Rabbi Chaim Hagler, head of the school, told graduating eighth-graders, “since you couldn’t come to Yeshivat Noam, we’re going to bring our floating graduation to you.”

He was speaking from aboard a parade float decked out in the school colors of white, blue, and orange and the school insignia. The parade float moved from neighborhood to neighborhood over Sunday and Monday from 8:00 a.m. to 8:00 p.m. They held 85 ceremonies in front of the houses of their graduates. Rabbi Hagler told the Algemeiner, “We did it once in 85 different ways.” He said what helped made each unique were the families and friends at every stop. “This created the energy and made each special and unique.”

The graduation song “Pomp and Circumstance” played from the parade float. “Each child had their moment and their time,” Rabbi Hagler told the Algemeiner.

“It was incredible to pull up and see the kids’ faces with the excitement in their eyes.

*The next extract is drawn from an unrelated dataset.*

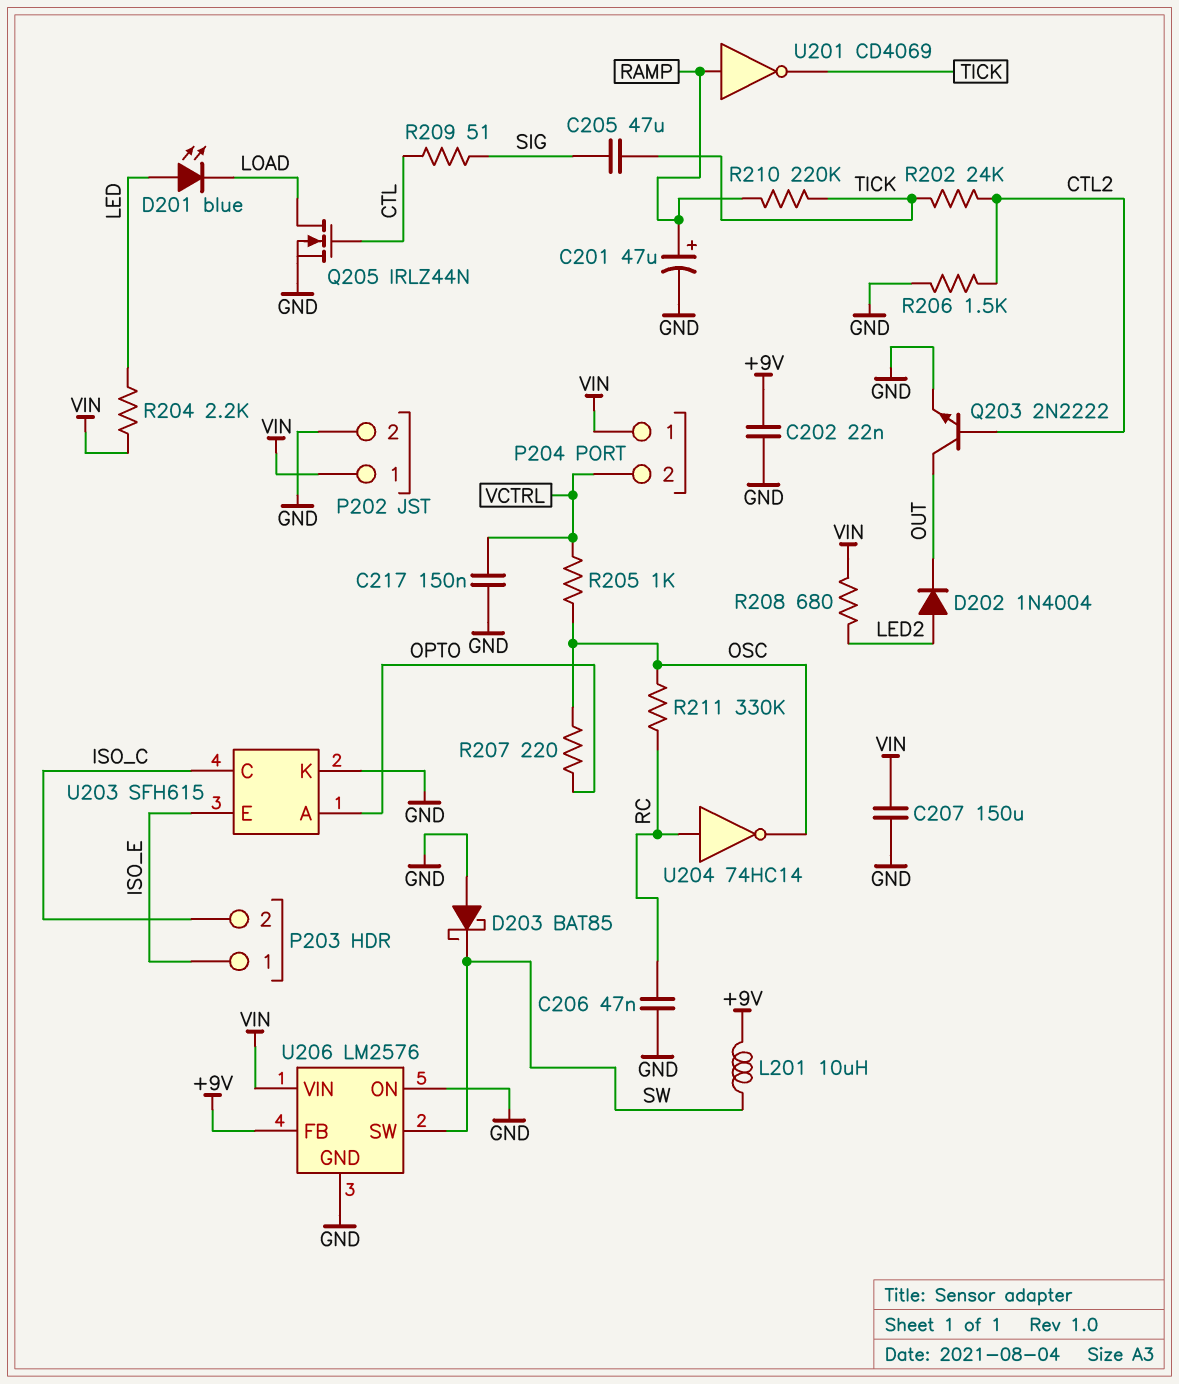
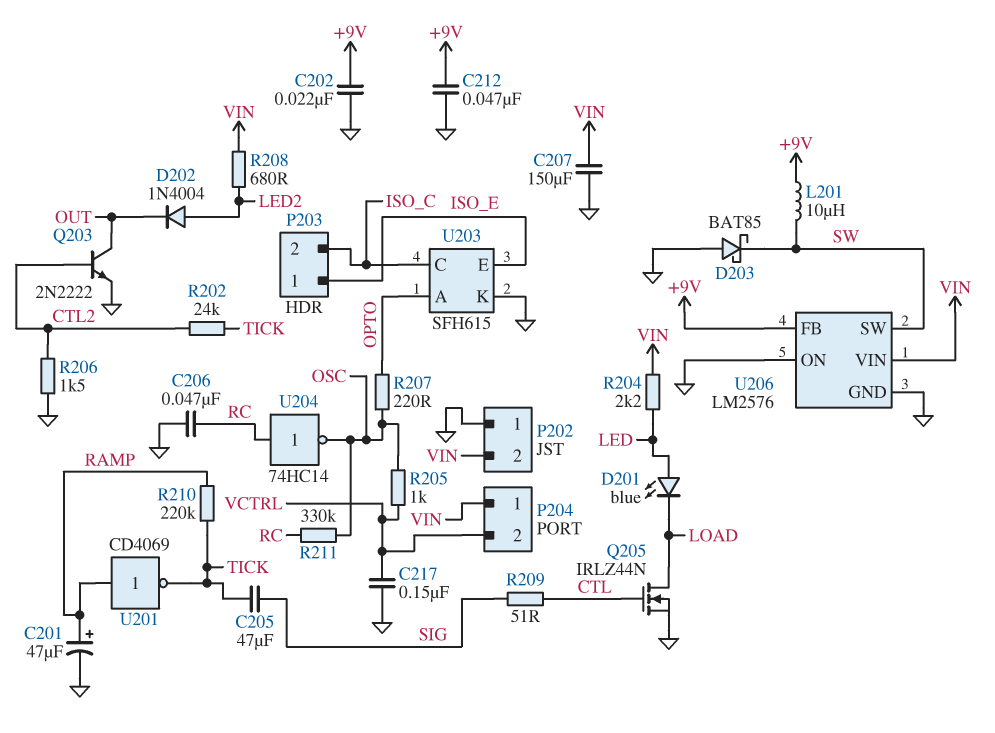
C212: none -> 47nF (+9V, GND)
P202 pin 1: VIN -> GND
P202 pin 2: GND -> VIN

We let them know that we were coming, but not what was coming,” Hagler said. The students were instructed to stay inside dressed in cap and gown with a prepared speech in hand.

The graduates emerged from their homes once the parade float arrived.

At each such movable celebration, Hagler spoke with pride at what the graduating eighth graders had accomplished.

On the float was a school podium. One graduate, speaking from it, thanked “families, parents, rabbis, teachers, guests and random people just walking down the street.” There was laughter at the mention of that final group

The idea was the product of a town hall meeting with the school’s eighth grade parents to brainstorm about ideas to make graduation meaningful to the students.

One parent, Chanan Vogel, initially suggested renting a helicopter to fly overhead for a once-in-a-lifetime experience. That didn’t happen, but Vogel soon got in contact with a parade float company to custom design the “Yeshivat Noam Class of 2020” float.

Rabbi Hagler said at one ceremony, “We’re proud of you, we love you and will get tremendous nachas from you for many, many years to come.” To emphasize social distancing, Hagler handed down a cardboard cut-out of himself from the float and onto the street where a graduate was waiting for a photo op.

Asked about the role of a day school in the life of a pupil, the rabbi told the Algemeiner, “It’s their formative years. They literally grow up at the school,” which goes from Pre-K to Eighth grade. He said, “This is really leaving home.”